** DATA SECTION **
-- Opening Marker --

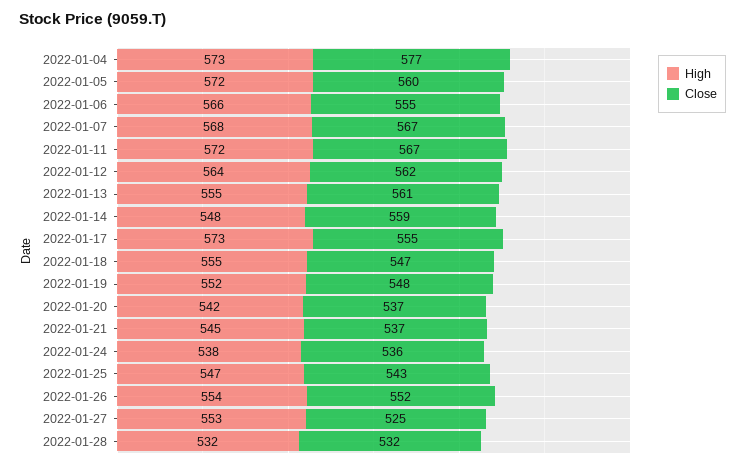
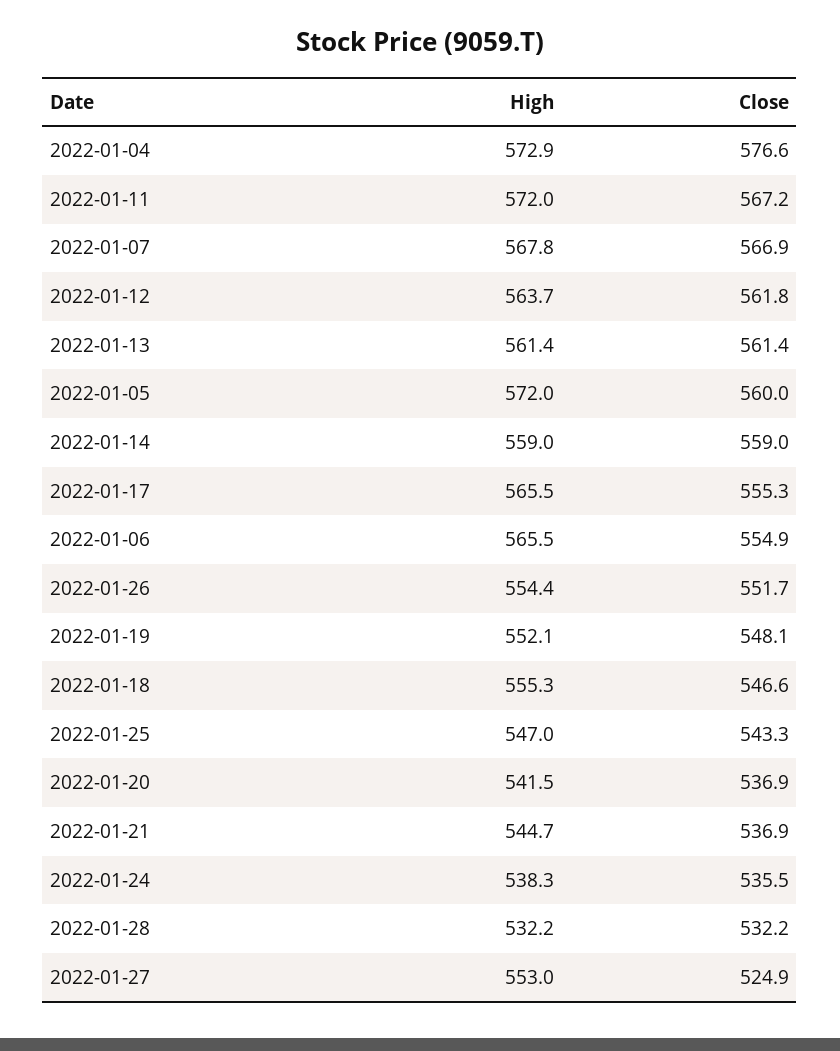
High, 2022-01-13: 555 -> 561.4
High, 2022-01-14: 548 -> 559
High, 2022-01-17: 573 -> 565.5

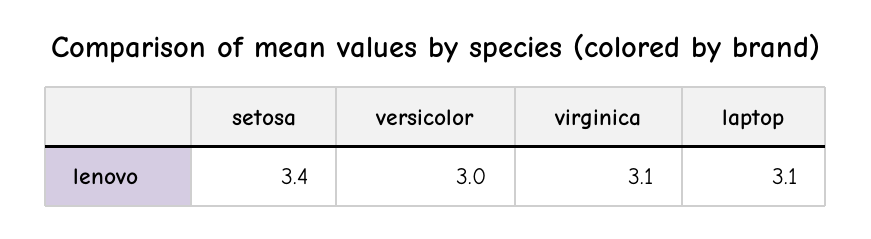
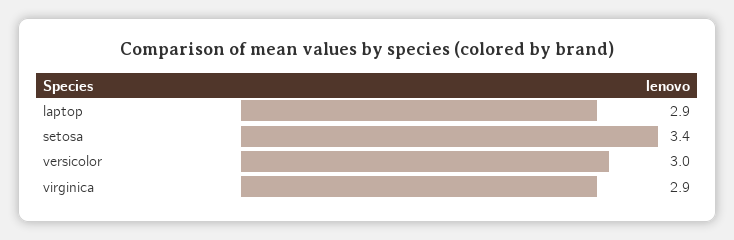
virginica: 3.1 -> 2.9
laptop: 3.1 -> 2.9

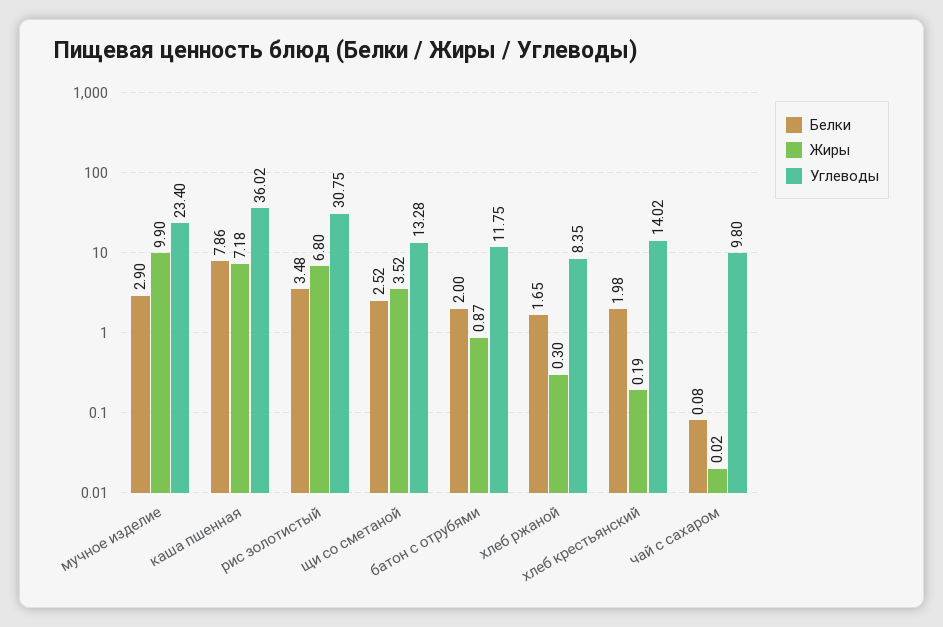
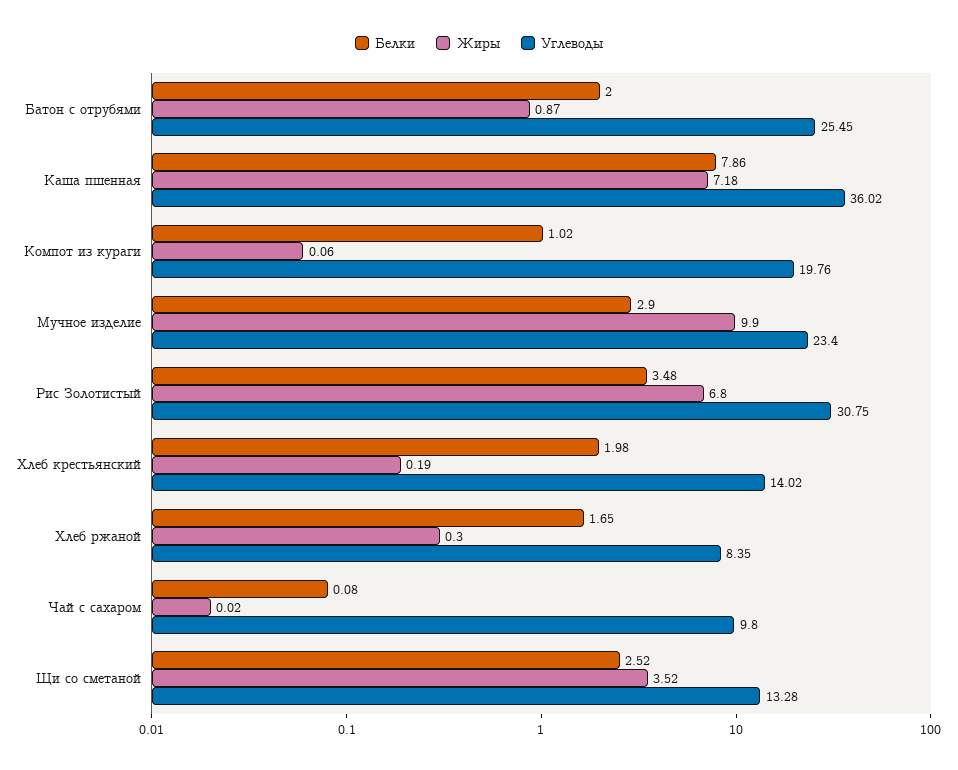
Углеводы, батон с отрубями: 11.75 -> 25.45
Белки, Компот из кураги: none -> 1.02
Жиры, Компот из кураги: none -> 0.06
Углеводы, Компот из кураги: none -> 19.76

-- Closing Marker --
-- Opening Marker --

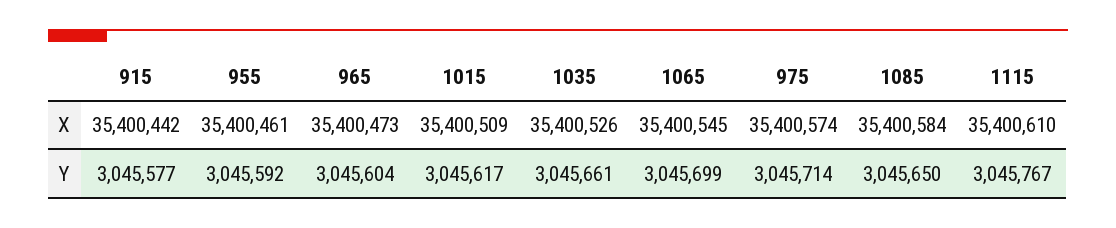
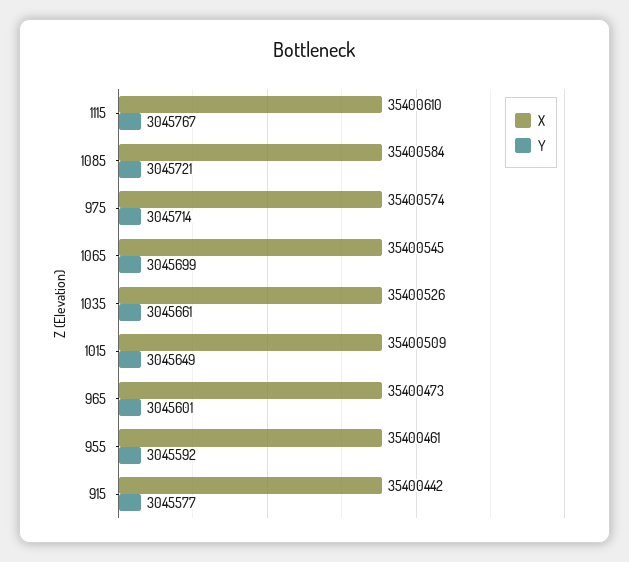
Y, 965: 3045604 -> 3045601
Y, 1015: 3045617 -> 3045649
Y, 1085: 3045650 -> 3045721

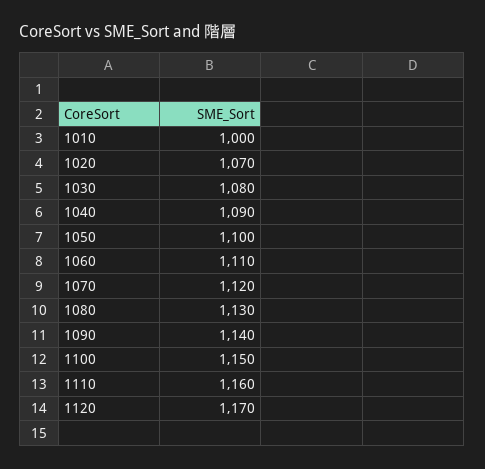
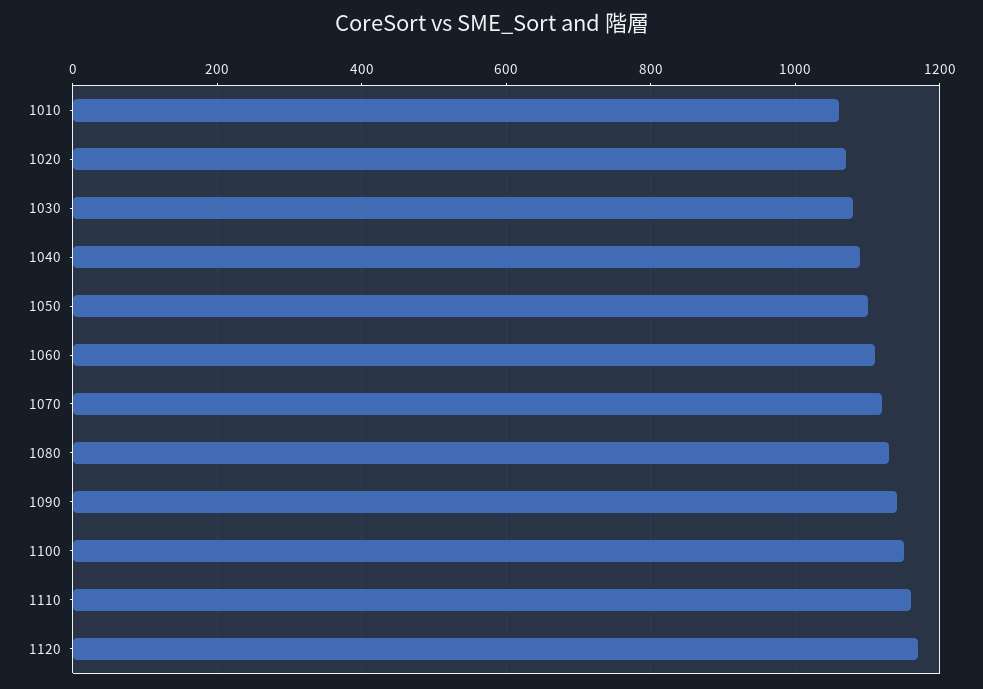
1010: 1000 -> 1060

-- Closing Marker --
-- Opening Marker --

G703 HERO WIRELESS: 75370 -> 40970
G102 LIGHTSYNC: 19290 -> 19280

-- Closing Marker --

** WORK TASK **
In the data above, take the line with "Y, 965: 3045604 -> 3045601", the line with "1010: 1000 -> 1060", and every line between, and set them down exactly without pictures.

** THE COMPLETED TASK **
Y, 965: 3045604 -> 3045601
Y, 1015: 3045617 -> 3045649
Y, 1085: 3045650 -> 3045721

1010: 1000 -> 1060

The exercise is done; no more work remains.